Now… Tony Robbins. I know what most of you think about Tony Robbins. But I’ll tell you a secret. There was a time in my life, when I was about 20, when I would go sit in cafes a few nights a week and I’d read Tony Robbins’ books and take lots of notes about me, my life, where I was going, what I wanted to do. I won’t say his books were the only influence in my life, but when I started reading them I had no university education, grew up on the wrong side of the tracks in a country Queensland town, and was working dead-end cubicle jobs making about $20k a year. And – most importantly – I was unhappy. Miserable. Eight years later I was working at Microsoft, traveling the world, making $150k a year. And still miserable. But hey – I was miserable at a higher standard of living. And I could afford a good shrink. 🙂

So anyway, the Tony Robbins talk at TED is about emotion and how it motivates you. He says that from his experience, the key element that makes the difference in people’s success isn’t their education or resources. It’s their emotional motivation.  It struck a note with me because last Friday was an interesting day. I can’t go into details, but about 9.30 in the morning I got some disappointing news. Extremely disappointing news. Now, fortunately for me, I was scheduled to record an episode of my Napoleon podcast with J. David Markham that morning and I decided not to cancel it but to press on. Good decision. Talking with David about Napoleon for an hour always perks me up and makes me think "What Would Napoleon Do?". So by the time I had finished that show I was determined to use the circumstances to motivate me, not allow it to depress me. I jumped on the phone. I sent some emails. I worked harder. I felt energized. And then something happened. Now the thing that happened (again, I can’t go into details)  had nothing directly to do with my efforts of the previous few hours. It came out of the blue.
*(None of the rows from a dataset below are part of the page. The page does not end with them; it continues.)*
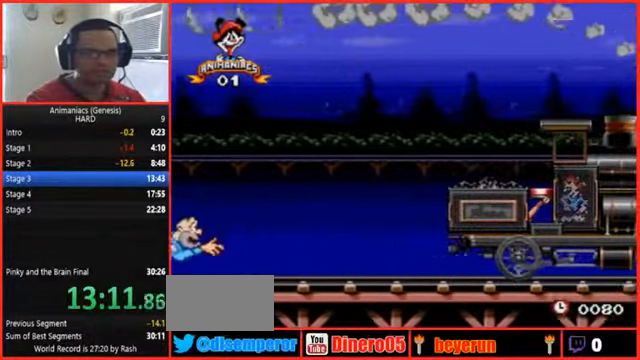
{"dt_ms": 500, "buttons": [], "events": [[333, "Y", "down"], [500, "Y", "up"]]}
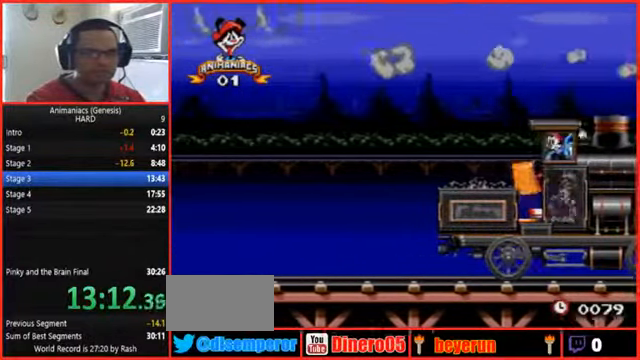
{"dt_ms": 500, "buttons": [], "events": []}
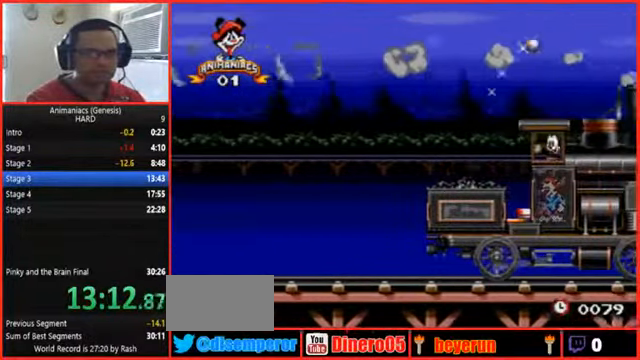
{"dt_ms": 500, "buttons": [], "events": []}
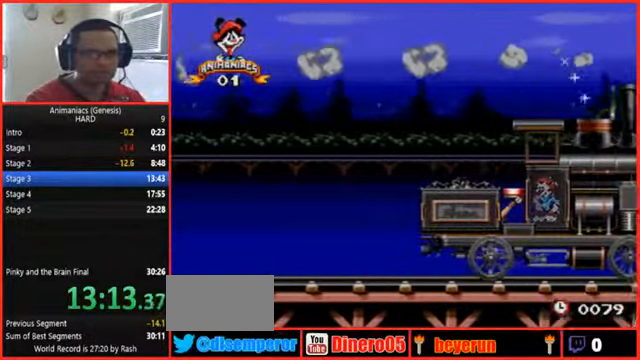
{"dt_ms": 500, "buttons": [], "events": []}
But I can’t help feel that somehow, my decision to jump back on the horse and turn things to me advantage, had something to do with it. Somehow. Don’t ask me to explain it. But the day ended MUCH better than it started.

On Thursday I was with Father Bob and we were arguing about unions and people who cry that they are being mistreated by their employers. Industrial relations and all that jazz. I told Bob I don’t buy it. If you don’t like your job; if you don’t like your boss; if you don’t like your life – do something about it. Read a book. Read a thousand books. Figure out how to make your life different. Go to your local library and read biographies on people who did extraordinary things with their lives. That was the best piece of advice I was ever given, when I was about 20 years old, when I was fortunate to have a late night coffee with a guy called Peter Daniels. He told me "invest 10% of your net income into books which will increase your value in the marketplace". I tried and it’s hard to read that many books. But I gave it my best shot. And I still do.

Now, of course, there are some things reading a book won’t fix for you. If you are a quad like my mate Dave The Lifekludger, reading a book won’t fix that. But Dave isn’t a guy who seems to lack motivation. I’d put Dave in the top 1% of motivated people I know. If you are mentally challenged, reading a thousand books may not help you. But then again, usually the most successful people I’ve met weren’t the brightest people I’ve met (okay, Bill Gates is the exception). They people I’ve met who seem to have accomplished the most are usually passionate and singularly focused. I admire that last trait a lot because I’m ADD and can’t focus on anything longer than….

Sorry, just had to check my email. Where was I?

Oh, right. Get emotional. Use your circumstances to your advantage whenever you can. When something bad happens to you, ask yourself "how I can I use this to my benefit?". Get pissed off. Tell yourself you aren’t going to stay like this any longer. Go to your local library and get out biographies on people you admire. Read about what motivated them. Read about the challenges they faced along the way and how they overcame them. As James Brown said: Get On The Good Foot!